____ Records

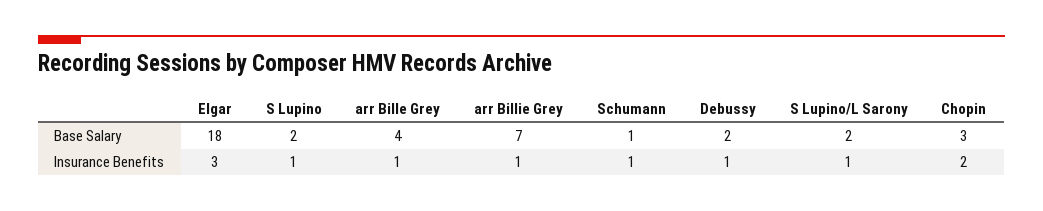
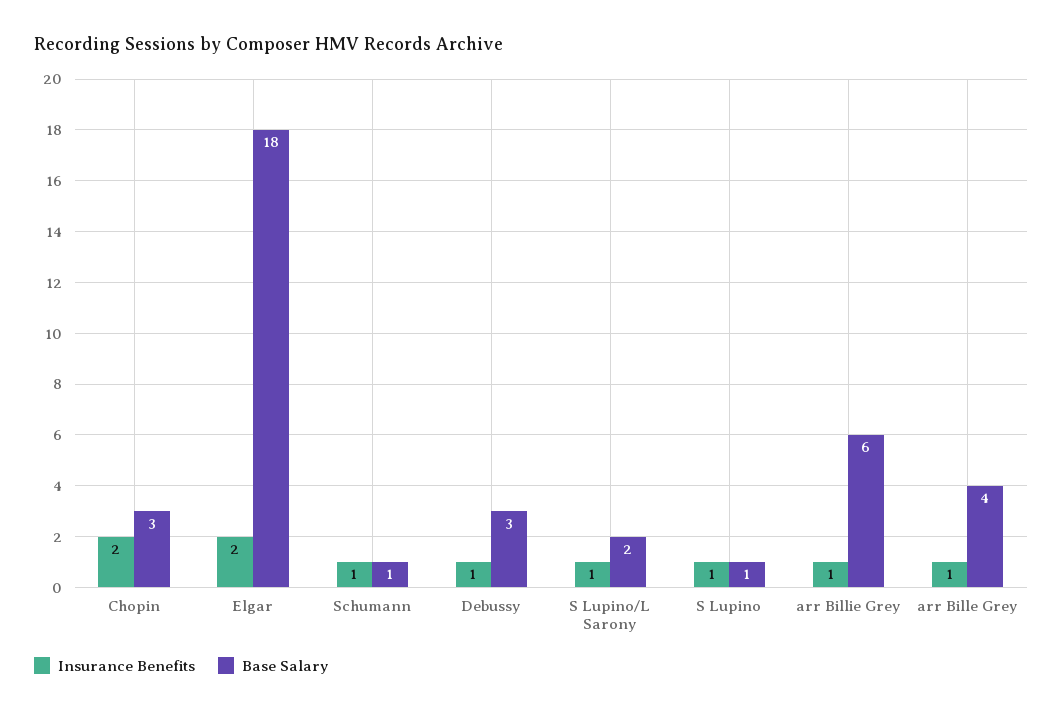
Base Salary, S Lupino: 2 -> 1
Base Salary, arr Billie Grey: 7 -> 6
Base Salary, Debussy: 2 -> 3
Insurance Benefits, Elgar: 3 -> 2

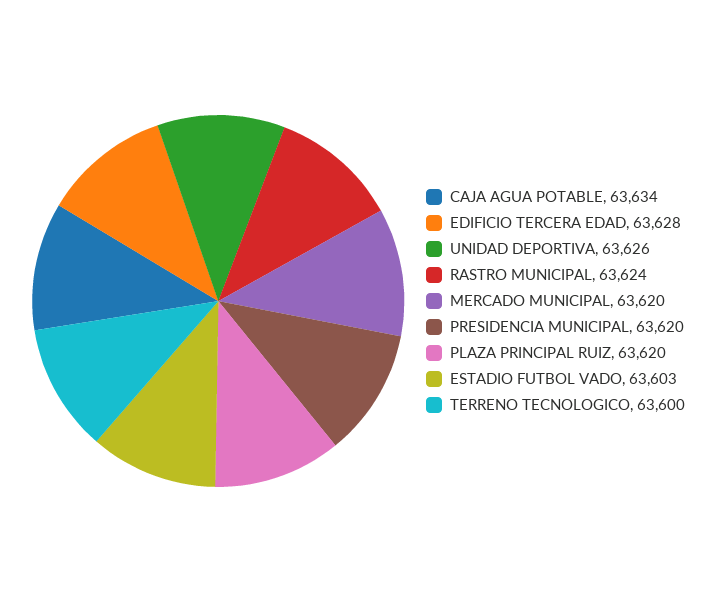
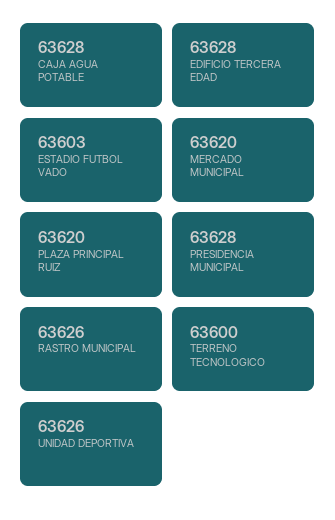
CAJA AGUA POTABLE: 63634 -> 63628
RASTRO MUNICIPAL: 63624 -> 63626
PRESIDENCIA MUNICIPAL: 63620 -> 63628

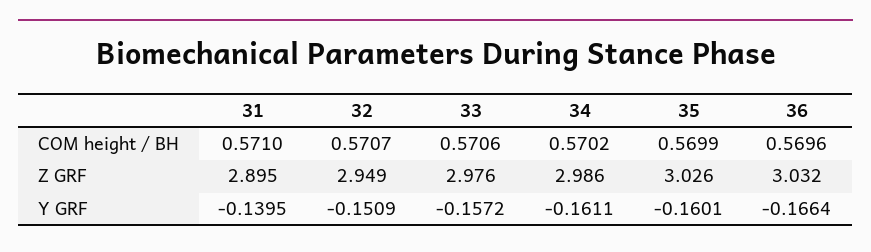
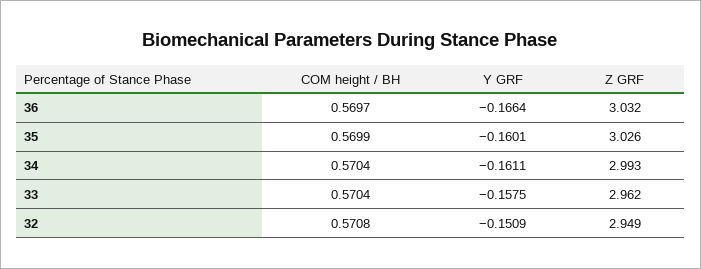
31, COM height / BH: 0.571 -> none
32, COM height / BH: 0.5707 -> 0.5708
33, COM height / BH: 0.5706 -> 0.5704
34, COM height / BH: 0.5702 -> 0.5704
36, COM height / BH: 0.5696 -> 0.5697
31, Z GRF: 2.895 -> none
33, Z GRF: 2.976 -> 2.962
34, Z GRF: 2.986 -> 2.993
31, Y GRF: -0.1395 -> none
33, Y GRF: -0.1572 -> -0.1575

________

- [Required work] Print all the entries exactly as they appear, without the pictures.

- [Answer to this task]
Base Salary, S Lupino: 2 -> 1
Base Salary, arr Billie Grey: 7 -> 6
Base Salary, Debussy: 2 -> 3
Insurance Benefits, Elgar: 3 -> 2

CAJA AGUA POTABLE: 63634 -> 63628
RASTRO MUNICIPAL: 63624 -> 63626
PRESIDENCIA MUNICIPAL: 63620 -> 63628

31, COM height / BH: 0.571 -> none
32, COM height / BH: 0.5707 -> 0.5708
33, COM height / BH: 0.5706 -> 0.5704
34, COM height / BH: 0.5702 -> 0.5704
36, COM height / BH: 0.5696 -> 0.5697
31, Z GRF: 2.895 -> none
33, Z GRF: 2.976 -> 2.962
34, Z GRF: 2.986 -> 2.993
31, Y GRF: -0.1395 -> none
33, Y GRF: -0.1572 -> -0.1575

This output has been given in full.